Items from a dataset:

┌──

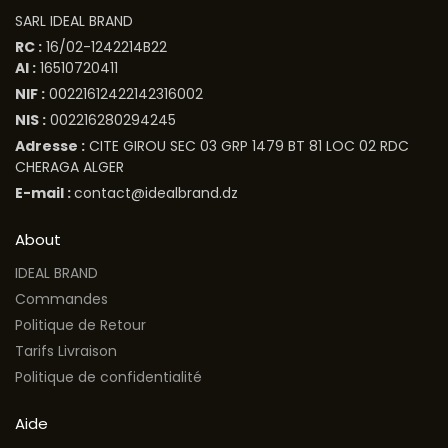
SARL IDEAL BRAND
RC :
16/02-1242214B22
AI :
16510720411
NIF :
00221612422142316002
NIS :
002216280294245
Adresse :
CITE GIROU SEC 03 GRP 1479 BT 81 LOC 02 RDC
CHERAGA ALGER
E-mail :
contact@idealbrand.dz
About
IDEAL BRAND
Commandes
Politique de Retour
Tarifs Livraison
Politique de confidentialité
Aide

└──

Your goal:
Whenever a line of the records holds the string "Politique", pick it out and copy it.

Reply:
Politique de Retour
Politique de confidentialité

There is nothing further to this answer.